Na sua qualidade de cosmógrafo, foi mandado por D. Manuel para acompanhar os trabalhos e a assinatura do Tratado de Tordesilhas (1494).


O Rei Venturoso encarregou-o também de uma expedição secreta para reconhecimento de zonas situadas para lá da linha de demarcação do Tratado e para descobrir "uma tão grande terra firme" (um continente e não um simples ilha). Ele dá conta a El-Rei do seu sucesso, que por motivos político-diplomaticos, foi mantido em segredo. Por isso se chamavam viagens "arcanas".


Este episódio levantou uma controvérsia sobre o descobrimento do Brasil. Aliás as viagens ao continente americano estão "mal contadas", por vezes devido ao secretismo (arcano) que as envolvia.
Já em 1325 se contavam lendas e circulavam mapas, em Portugal, sobre uma terra Hy-Brazil. Afonso IV baptizou de "ilha do Brasil" uma ilha que Sancho Brandão descobriu, quando se perdeu da sua armada, e mandou ao Papa, em 12.Fev.1343, uma carta a dar conta da descoberta, acompanhada por um mapa dessa região onde se lê a inscrição "insula de Brasil". Espanhóis e outros portugueses teriam feito várias viagens, "arcanas" ou não, até ao Brasil. Oficialmente, como se sabe, o descobrimento do Brasil foi feito por Pedro Álvares Cabral, em 22.Abril.1500.
De qualquer modo, é a Duarte Pacheco que se deve o primeiro roteiro de navegação a mencionar a costa do Brasil e a abundância do pau-brasil, no seu livro Esmeraldo de Situ Orbis, manuscrito dedicado a D. Manuel que considerou tão valiosas as informações náuticas, geográficas e económicas nele contidas que não autorizou a sua publicação. Só quatro séculos depois foi editado (1892).
Esmeraldo é uma espécie de anagrama formado pelas iniciais, em latim, dos nomes de Manuel (Emmanuel), o rei, e Duarte (Eduardus), o autor. O título pode, portanto, traduzir-se assim: "Acerca dos lugares da terra por Manuel e Duarte".

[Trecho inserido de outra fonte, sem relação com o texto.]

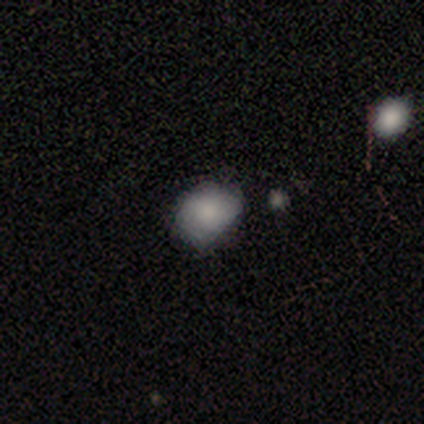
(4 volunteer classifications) A smooth galaxy with no disk features (75%) that is in between round and cigar-shaped (67%).

Vote fractions:
- Smooth or featured? smooth: 75% / featured or disk: 25% / star or artifact: 0%
- How rounded? in between: 67% / round: 33% / cigar-shaped: 0%
- Merging? none: 75% / minor disturbance: 25% / major disturbance: 0% / merger: 0%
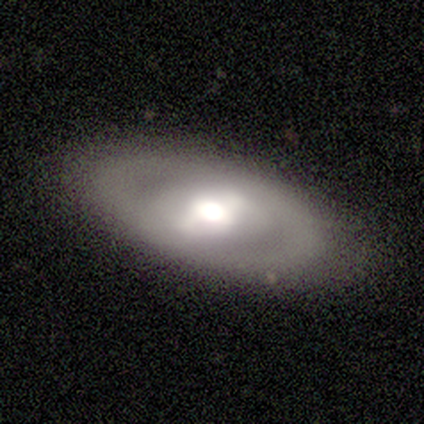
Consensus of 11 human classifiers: Volunteers were most divided on "bulge size": moderate: 50%, large: 38%, dominant: 12%, small: 0%, none: 0%. More confident: edge-on disk — no (100%); merging — none (82%); spiral arms — no (75%); bar — strong (75%); smooth or featured — featured or disk (73%).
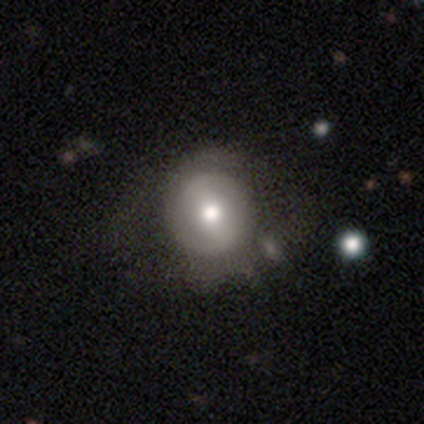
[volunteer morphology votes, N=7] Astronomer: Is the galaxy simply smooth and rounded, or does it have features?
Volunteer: featured or disk — 57% (runner-up: smooth, 43%).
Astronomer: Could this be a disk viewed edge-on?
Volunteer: no — 100%.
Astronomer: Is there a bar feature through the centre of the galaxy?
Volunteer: weak — 75%.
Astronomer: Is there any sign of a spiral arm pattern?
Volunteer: no — 100%.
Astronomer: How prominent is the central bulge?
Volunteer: moderate — 100%.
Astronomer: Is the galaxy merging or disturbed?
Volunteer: none — 86%.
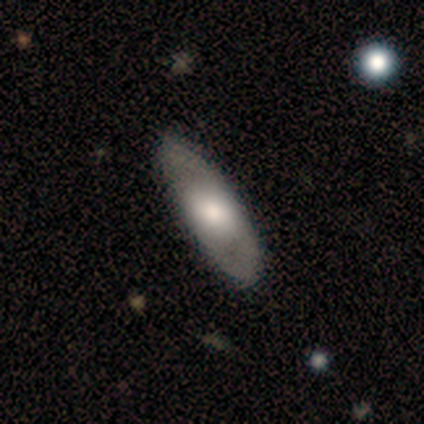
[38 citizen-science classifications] smooth_or_featured: smooth (p=0.53) [alt: featured or disk p=0.47]
how_rounded: in between (p=0.60) [alt: cigar-shaped p=0.40]
merging: none (p=0.47) [alt: minor disturbance p=0.11]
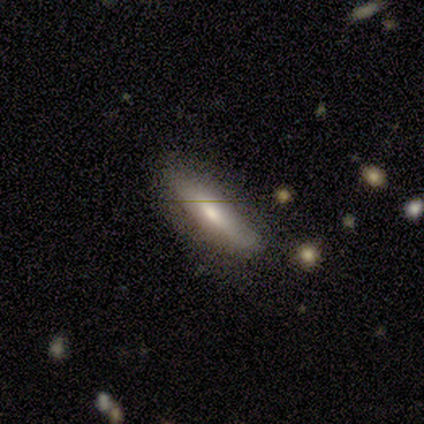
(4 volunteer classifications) This appears to be a smooth galaxy with no disk features (50%) that is cigar-shaped (100%). Merging: none (67%).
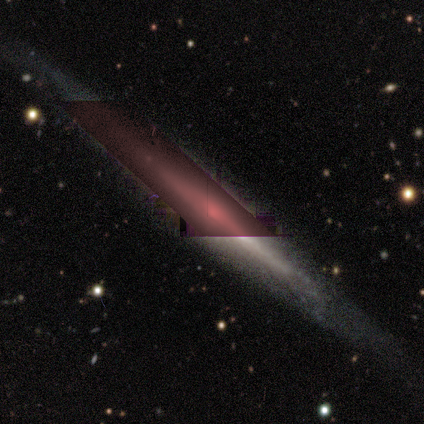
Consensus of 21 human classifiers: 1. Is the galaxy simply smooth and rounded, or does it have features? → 62% featured or disk, 24% star or artifact, 14% smooth.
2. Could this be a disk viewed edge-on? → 100% yes, 0% no.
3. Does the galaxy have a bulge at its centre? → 69% rounded, 23% none, 8% boxy.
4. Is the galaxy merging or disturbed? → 88% none, 6% minor disturbance, 6% major disturbance, 0% merger.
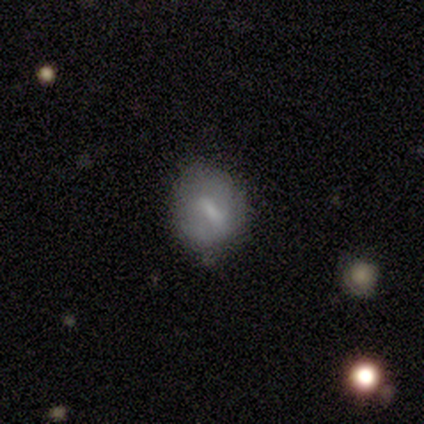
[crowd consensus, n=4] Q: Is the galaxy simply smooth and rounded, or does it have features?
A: smooth — 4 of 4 (100%).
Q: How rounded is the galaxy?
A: round — 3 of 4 (75%).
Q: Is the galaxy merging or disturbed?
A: none — 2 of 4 (50%, tied with minor disturbance).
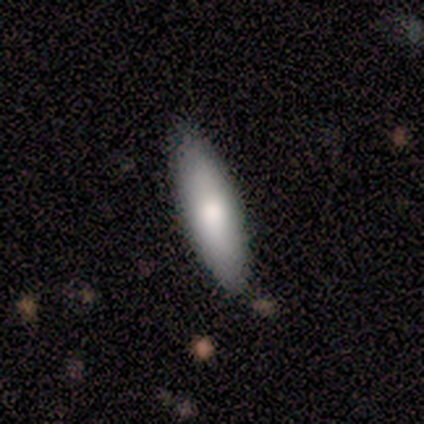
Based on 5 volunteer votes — smooth-or-featured: smooth: 100% | featured or disk: 0% | star or artifact: 0%
  how-rounded: in between: 60% | cigar-shaped: 40% | round: 0%
  merging: none: 80% | major disturbance: 20% | minor disturbance: 0% | merger: 0%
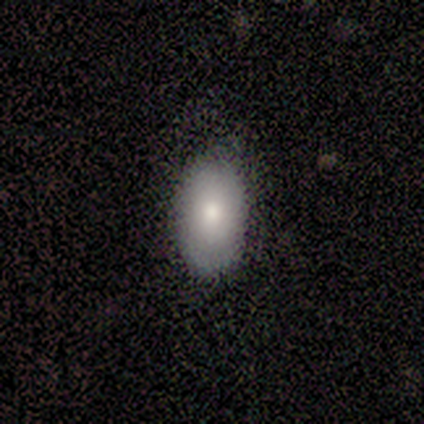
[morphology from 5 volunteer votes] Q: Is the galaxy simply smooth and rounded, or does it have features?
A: smooth — 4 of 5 (80%).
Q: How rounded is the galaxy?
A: in between — 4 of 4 (100%).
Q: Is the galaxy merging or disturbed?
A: none — 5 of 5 (100%).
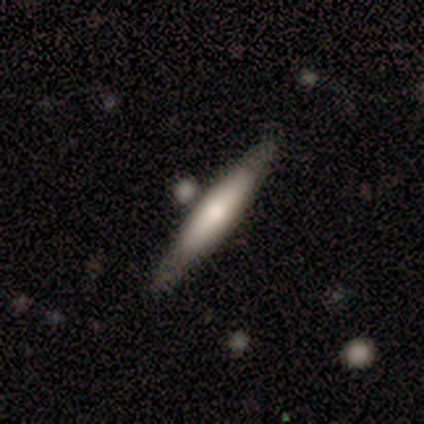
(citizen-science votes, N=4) This is clearly a smooth galaxy (100%). How rounded: clearly cigar-shaped (100%). Merging: possibly none (50%, tied with merger).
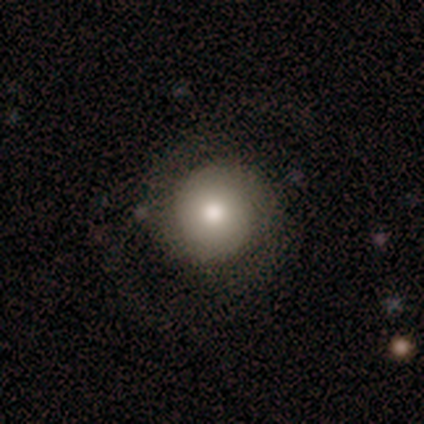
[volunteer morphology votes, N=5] This is clearly a smooth galaxy (80%). How rounded: clearly round (100%). Merging: likely none (60%).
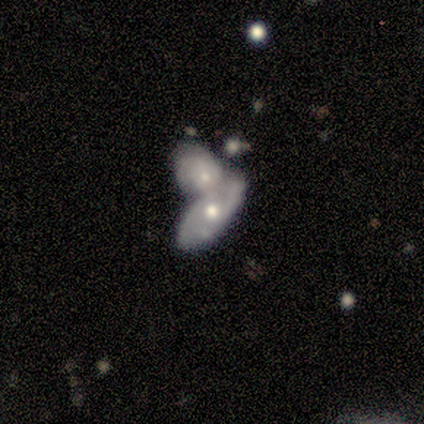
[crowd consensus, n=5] A smooth galaxy with no disk features (60%) that is in between round and cigar-shaped (100%).

Vote fractions:
- Smooth or featured? smooth: 60% / featured or disk: 40% / star or artifact: 0%
- How rounded? in between: 100% / round: 0% / cigar-shaped: 0%
- Merging? merger: 80% / none: 20% / minor disturbance: 0% / major disturbance: 0%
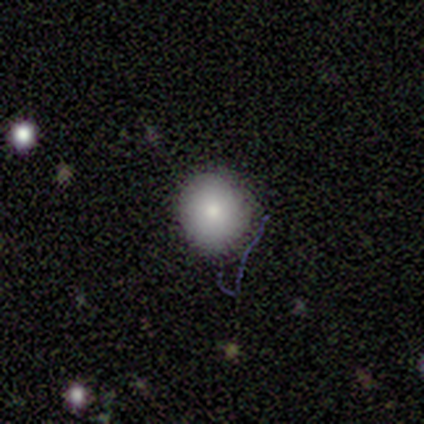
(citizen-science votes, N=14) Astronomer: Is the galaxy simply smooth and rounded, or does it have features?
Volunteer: smooth — 93%.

Para lá de uma primeira parte panegírica e de algumas passagens de mentalidade cruzadística-cavaleiras, tem muitas informações históricas, económicas, etnográficas e náuticas. Por exemplo, veja-se esta descrição da ilha de S. Tomé:
"Ao mar do cabo de Lopo Gonçalves, sassenta léguas de caminho ao loes-noroeste deste cabo, está a ilha que se chama S. Tomé, a qual mandou descobrir o Sereníssimo Rei D. João o Segundo de Portugal, e a povorou. E esta ilha será de longo quinze léguas em comprido e oito em largo, a qual se aparta da equinocial em ladeza, contra o pólo Árctico, um grau; e tem a grande angra, da parte do norte, na qual podem surgir navios de qualquer grandura que quiserem estar. Nesta terra há o mais fermoso arvoredo, nem mais alto e grosso, que se sabe em toda a Etiópia de Guiné; e assi tem muitas e boas fontes e ribeiras de áugua. Nesta ilha se criam as canas de açúcar em tanta aventagem das outras partes, que não pode mais ser. E assi há aqui muitas e muito boas laranjas e limões e cidras; e outras árvores se dão aqui muito bem. Há aqui muitos e grandes lagartos que andam nas ribeiras de áugua doce e assi no mar, que comem os homens. Também há aqui as bíboras, negras pelas costas e brancas pela barriga, da grossura da perna de um homem, maravilhosamente peçonhentas; e a sua longura é conveniente à sua grossura" (Segundo Livro, cap. 11).
Aqui aparece o marinheiro-sábio daquela época, adepto incondicional da experiência: "A experiência é a madre de todas as cousas, per ela soubemos redicalmente a verdade".

Resumindo
A experiência, nesta geração, não é ainda um método experimental, como o entendemos hoje: não implica a rejeição da ciência tradicional e dos seus métodos, mas não receia corrigir o que, pela sua experiência, verifica não estar bem. É antes, sinónimo de “prática”, tendo inclusive um sentido instável, pois mais que uma vez é invocada para descrever "factos" irreais, como quando afirmava ter comprovado a existência na costa africana de cobras com várias cabeças que se desfaziam na água ao entrarem no mar, "facto" «duro de crer a quem não tem a prática destas coisas como nós temos», numa interessante justaposição entre o plano da geografia maravilhosa medieval e o da observação, fazendo-o ver o que na "realidade" não é 'real'".


PEDRO NUNES (1502-1578)
Carlos Fiolhais considera-o o maior cientista português de todos os tempos. Estabeleceu as bases da matemática da navegação, que serviram de referência a matemáticos e europeus de renome, como Tycho Brahe que faz várias referências ao seu trabalho, especialmente ao De Crepusculis (1542), considerado por vários comentadores como a sua obra prima. Neste livro resolve o problema do crepúsculo, faz a proposta do nónio e critica "a maioria dos filósofos do nosso tempo, que consideram de somenos o conhecimento da matemática". Daí ter escrito o Livro de Álgebra en Arithmética y Geometría (1567), neste caso em castelhano, o que mostra a sua preocupação por fazer chegar a todos os seus ensinamentos, escrevendo em várias línguas.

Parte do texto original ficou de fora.